Collected data entries:
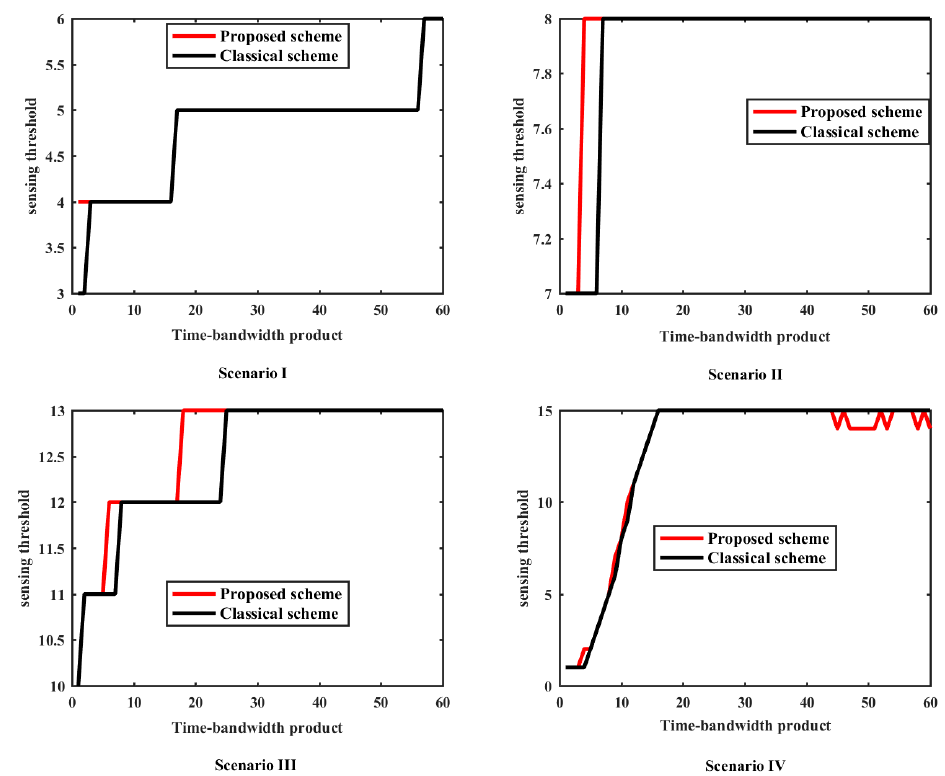
Figure 2. The sensing threshold comparisons under various scenarios with the different time-bandwidth products. Scenario I 、 Scenario II 、 Scenario III and Scenario IV respectively corresponds with the scenarios mentioned above. The total error probability is shown in Figure 3 under four scenarios. The red line denotes the proposed scheme, where both the sensing threshold and the minimum total error probability are with the proposed scheme. The black line denotes the minimum total error probability with the classical scheme. The blue line denotes the real minimum total error probability with the proposed sensing threshold. The main difference between the red line and the green line is that the minimum total error probability of the red line is evaluated by the proposed scheme in this paper and the minimum total error probability of the green line is calculated by the evaluated sensing threshold in this paper.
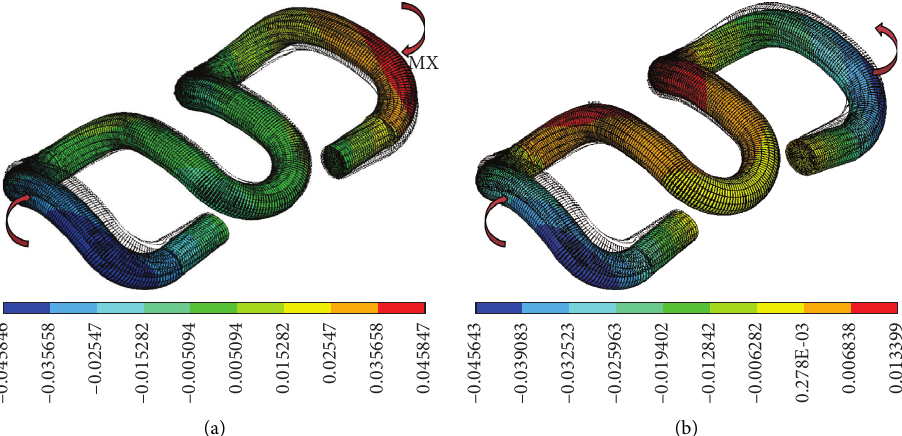
Figure 4: Vibration modes of elastic rail clips under normal installation: (a) first-order vibration mode; (b) second-order vibration mode.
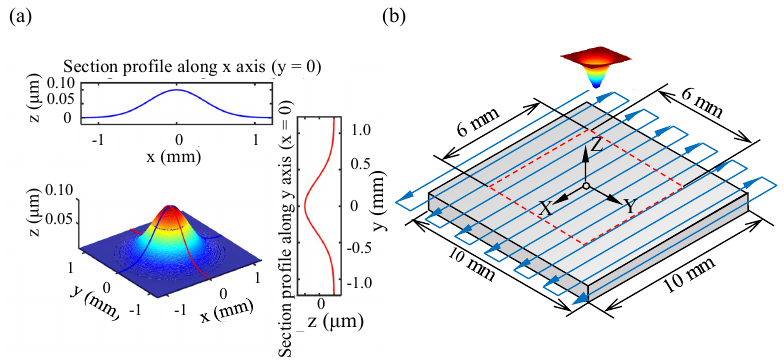
Figure 1. ( a ) Tool influence function (TIF) with Gaussian shape; ( b ) tool path design.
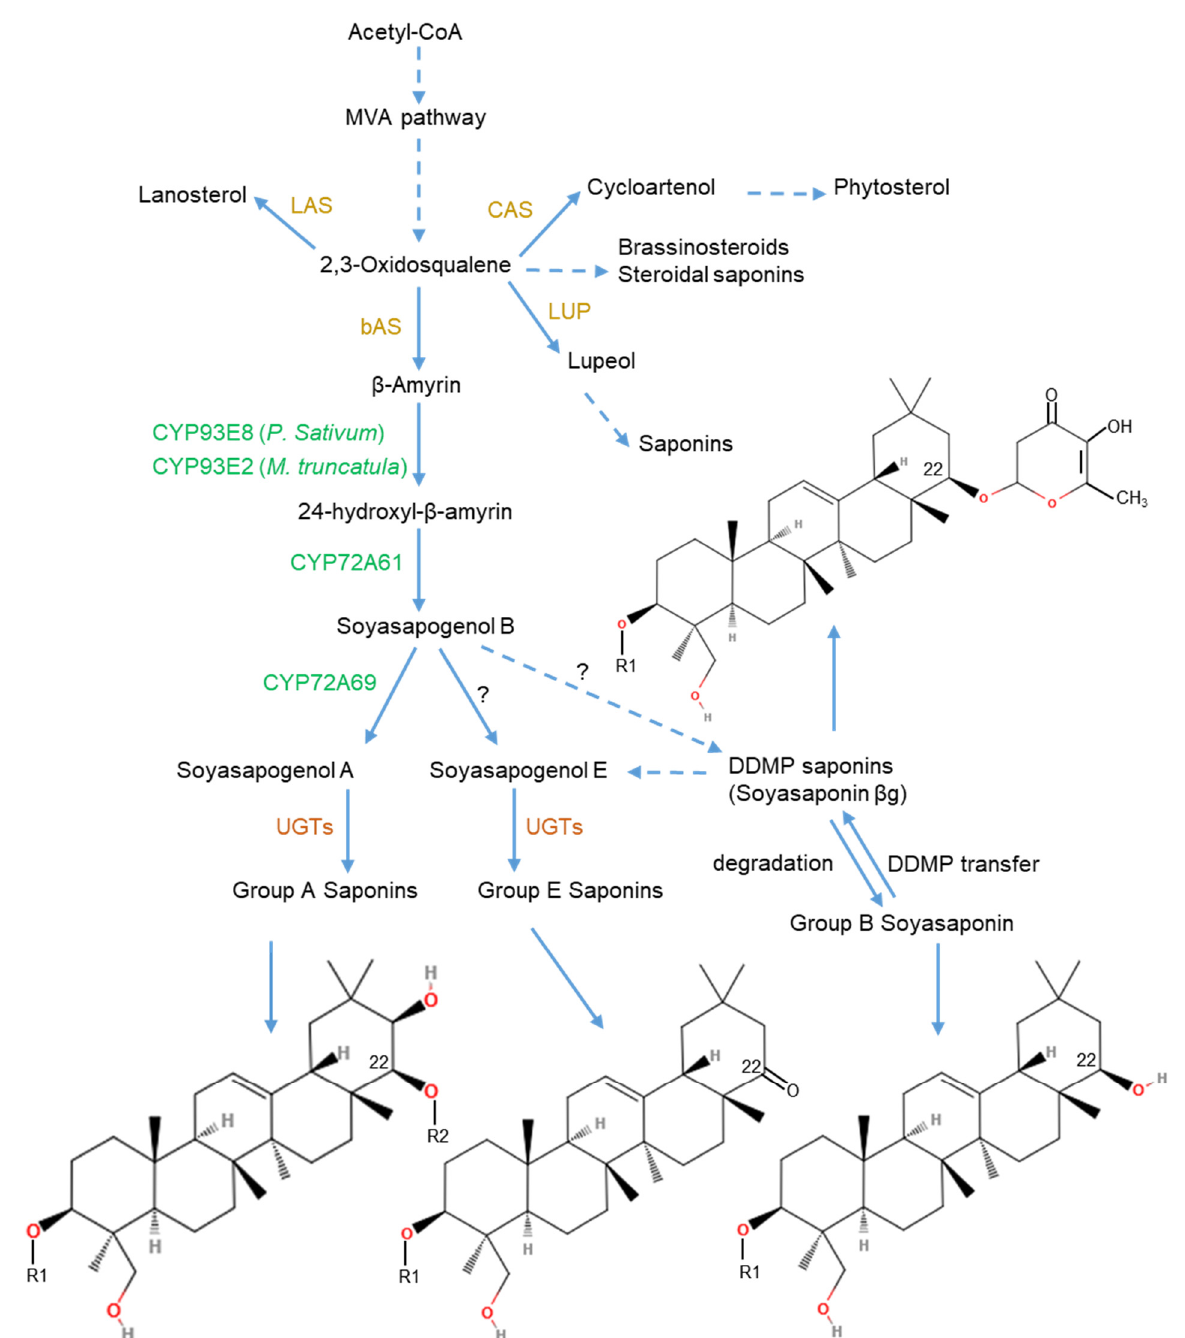
Figure 1. Soyasaponin biosynthesis pathway. MVA, mevalonate; bAS, β -amyrin synthase; CAS, cycloartenol synthase; LAS, lanosterol synthase; LUP, lupeol synthase; UGTs, uridine diphosphate- dependent (UDP) glycosyltransferases. Dashed lines indicate multiple steps involved. Compound structure was drawn using online tool molview, https://molview.org/ (accessed on 6 December 2022). Reference [9,11,35,39].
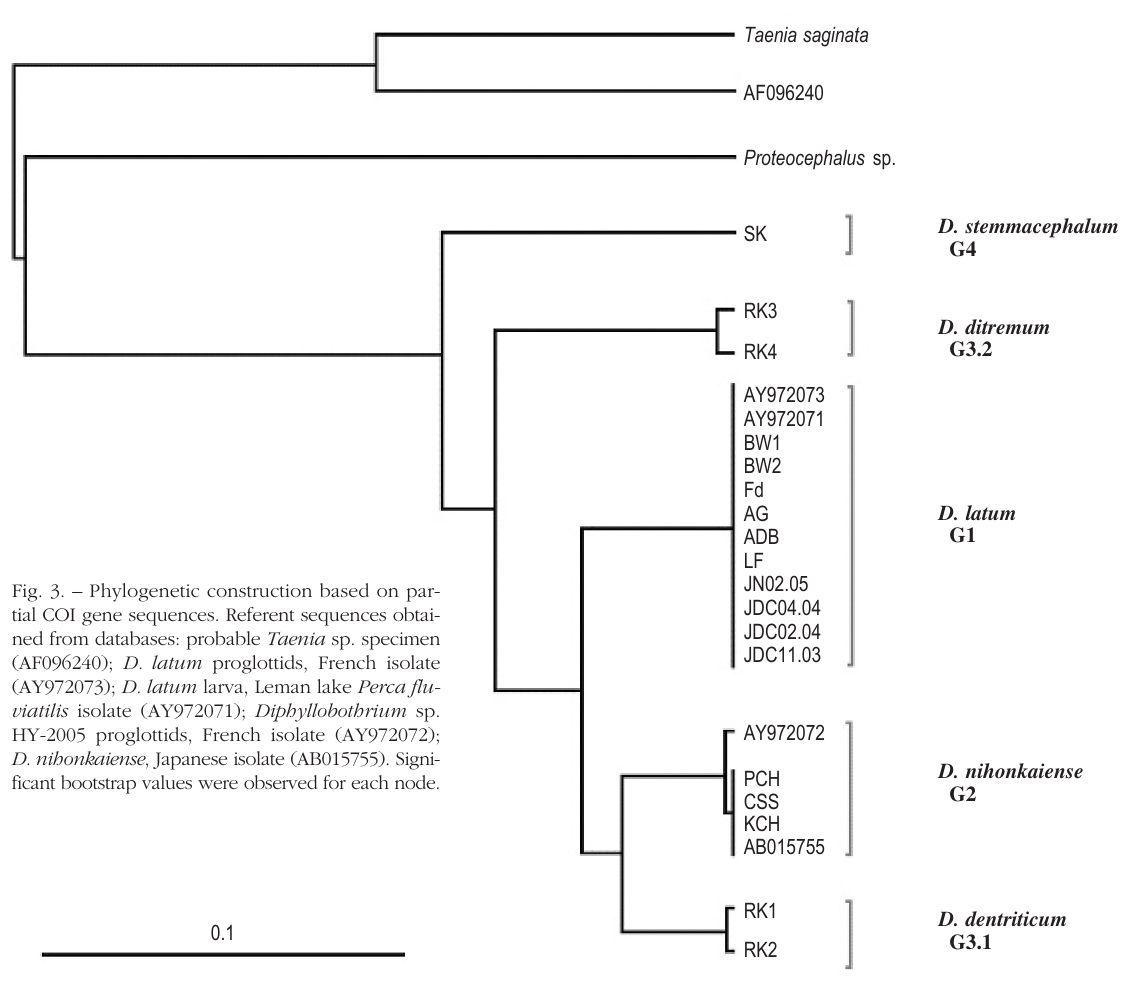
Fig. 3. – Phylogenetic construction based on par- tial COI gene sequences. Referent sequences obtai- ned from databases: probable Taenia sp. specimen (AF096240); D. latum proglottids, French isolate (AY972073); D. latum larva, Leman lake Perca flu- viatilis isolate (AY972071); Diphyllobothrium sp. HY-2005 proglottids, French isolate (AY972072); D. nihonkaiense , Japanese isolate (AB015755). Signi- ficant bootstrap values were observed for each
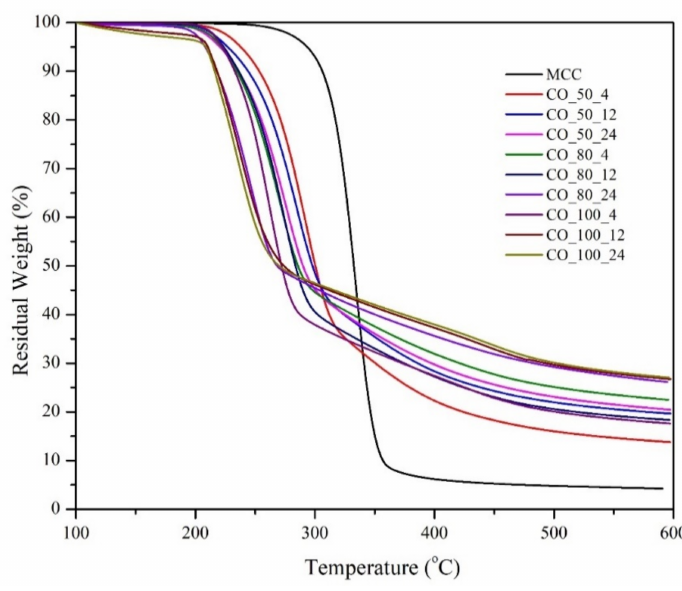
Figure 5. TGA thermograms of unmodified MCC and modified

__Exercise objective__. Return every line of the records exactly as given, pictures excluded.

__Result of the task__.
Figure 2. The sensing threshold comparisons under various scenarios with the different time-bandwidth products. Scenario I 、 Scenario II 、 Scenario III and Scenario IV respectively corresponds with the scenarios mentioned above. The total error probability is shown in Figure 3 under four scenarios. The red line denotes the proposed scheme, where both the sensing threshold and the minimum total error probability are with the proposed scheme. The black line denotes the minimum total error probability with the classical scheme. The blue line denotes the real minimum total error probability with the proposed sensing threshold. The main difference between the red line and the green line is that the minimum total error probability of the red line is evaluated by the proposed scheme in this paper and the minimum total error probability of the green line is calculated by the evaluated sensing threshold in this paper.
Figure 4: Vibration modes of elastic rail clips under normal installation: (a) first-order vibration mode; (b) second-order vibration mode.
Figure 1. ( a ) Tool influence function (TIF) with Gaussian shape; ( b ) tool path design.
Figure 1. Soyasaponin biosynthesis pathway. MVA, mevalonate; bAS, β -amyrin synthase; CAS, cycloartenol synthase; LAS, lanosterol synthase; LUP, lupeol synthase; UGTs, uridine diphosphate- dependent (UDP) glycosyltransferases. Dashed lines indicate multiple steps involved. Compound structure was drawn using online tool molview, https://molview.org/ (accessed on 6 December 2022). Reference [9,11,35,39].
Fig. 3. – Phylogenetic construction based on par- tial COI gene sequences. Referent sequences obtai- ned from databases: probable Taenia sp. specimen (AF096240); D. latum proglottids, French isolate (AY972073); D. latum larva, Leman lake Perca flu- viatilis isolate (AY972071); Diphyllobothrium sp. HY-2005 proglottids, French isolate (AY972072); D. nihonkaiense , Japanese isolate (AB015755). Signi- ficant bootstrap values were observed for each
Figure 5. TGA thermograms of unmodified MCC and modified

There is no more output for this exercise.